Before serving them, top each one with a dollop of crème fraiche and scatter a few pieces of chopped stem ginger on top.

3 comments:

Reluctant Nomad said...

It's incredible that another African leader is going around making totally irresponsible pronouncements on HIV/AIDS.

Those rhubarb jellies remind me of guava. Colour-wise, that is.

Have you noticed how UK supermarkets, while stocking all sorts of unsual fruits from all over the world, never stock guavas? I know that Waitrose used to (still does?) stocks tinned guavas, but tinned guavas also seem unknown there, as is guava juice. Some of the grocers here in Amsterdam stock them but not bought any yet. I absolutely love them!

violet said...

Gosh the jellies sound yummy. I've got really into baking lately so maybe I'll make a foray into the world of jelly next.

Anonymous said...

Herschelian - I have just come across your blog. It is wonderful!

The lack of responsibility shown by the leaders in African countries towards HIV/AIDS is shocking. I agree that the rest of the world should wake up to what these men and women are doing to their countries and what they are denying their own people. Manto is a disgrace as she supposedly is a medical doctor and should know better.The Bono's and Geldhof's would be doing a lot more good by exposing their greed and lack of empathy for their own kind than by raising yet more money for the elite to get their grubby hands on.
I'm not an Afro-pessimist, to use a popular phrase.
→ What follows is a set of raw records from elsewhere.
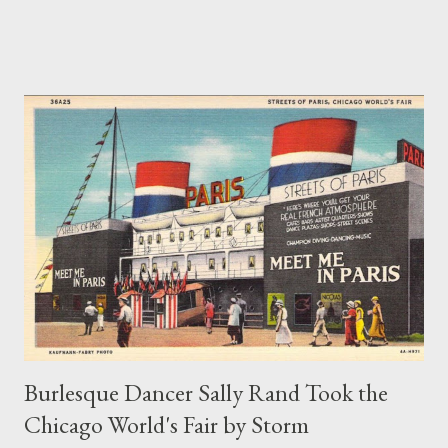
Frank Sinatra’s famous cover version of that song, the dance
step has largely been forgotten. In a 1921 South Bend News-
Times article, dance teacher Arthur Murray describes the
toddle as having the “delightful abandon so characteristic of
everything American.” According to Murray, the toddle was
similar to the shimmy but without the shoulder shakes. It also
bore a resemblance to the fox trot but with an extra bounce
added to the steps. Songwriter Fred Fisher was not the first to
associate the toddle with Chicago. A variation of the toddle,
which focused on movements of the hips rather than the feet,
was called “the Chicago toddle” or simply “the Chicago.” In 1921,
a print adverti...
Burlesque Dancer Sally Rand Took the
Chicago World's Fair by Storm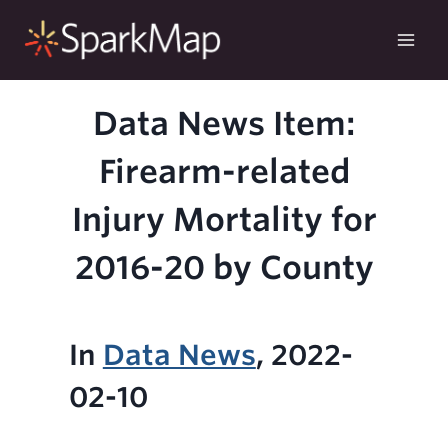
Skip
to
content
Data News Item:
Firearm-related
Injury Mortality for
2016-20 by County
In
Data News
, 2022-
02-10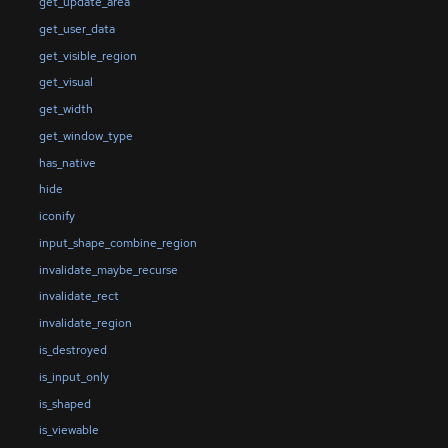
get_update_area
get_user_data
get_visible_region
get_visual
get_width
get_window_type
has_native
hide
iconify
input_shape_combine_region
invalidate_maybe_recurse
invalidate_rect
invalidate_region
is_destroyed
is_input_only
is_shaped
is_viewable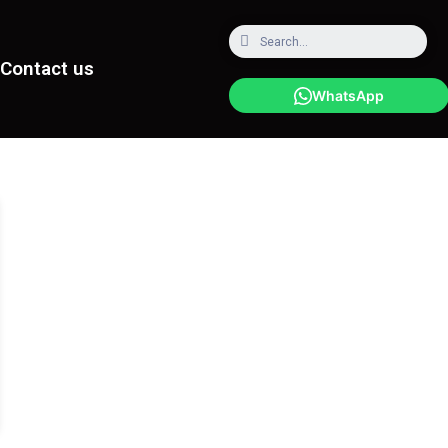
Contact us
WhatsApp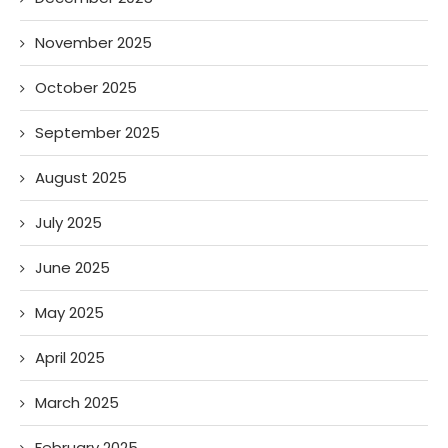
November 2025
October 2025
September 2025
August 2025
July 2025
June 2025
May 2025
April 2025
March 2025
February 2025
Madiba showed us all what a kind, intelligent African can do; unfortunately the rest of the motley bunch are only interested in themselves.
Bill Gates and his wife (Melinda?) have realised that the only way charity works in Africa is to have a hands on approach and are doing marvellous things. This is how we in the Western world need to approach AIDS/HIV education and treatment in Africa.